YOUR ASSIGNMENT: Return the whole listing, line for line, without the pictures in it.

════════

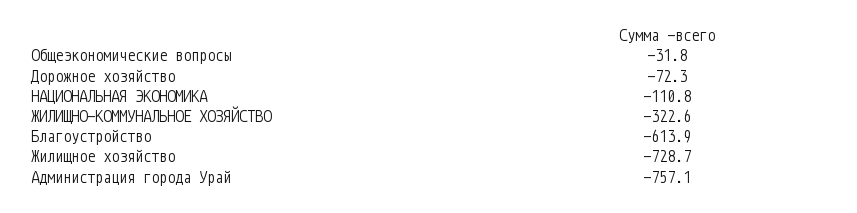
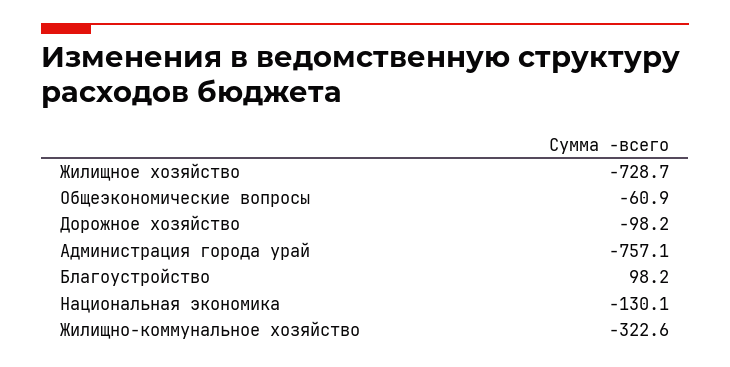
  {
-   "Общеэкономические вопросы": -31.8,
+   "Общеэкономические вопросы": -60.9,
-   "Дорожное хозяйство": -72.3,
+   "Дорожное хозяйство": -98.2,
-   "НАЦИОНАЛЬНАЯ ЭКОНОМИКА": -110.8,
+   "НАЦИОНАЛЬНАЯ ЭКОНОМИКА": -130.1,
    "ЖИЛИЩНО-КОММУНАЛЬНОЕ ХОЗЯЙСТВО": -322.6,
-   "Благоустройство": -613.9,
+   "Благоустройство": 98.2,
    "Жилищное хозяйство": -728.7,
    "Администрация города Урай": -757.1
  }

════════

RESULT:
  {
-   "Общеэкономические вопросы": -31.8,
+   "Общеэкономические вопросы": -60.9,
-   "Дорожное хозяйство": -72.3,
+   "Дорожное хозяйство": -98.2,
-   "НАЦИОНАЛЬНАЯ ЭКОНОМИКА": -110.8,
+   "НАЦИОНАЛЬНАЯ ЭКОНОМИКА": -130.1,
    "ЖИЛИЩНО-КОММУНАЛЬНОЕ ХОЗЯЙСТВО": -322.6,
-   "Благоустройство": -613.9,
+   "Благоустройство": 98.2,
    "Жилищное хозяйство": -728.7,
    "Администрация города Урай": -757.1
  }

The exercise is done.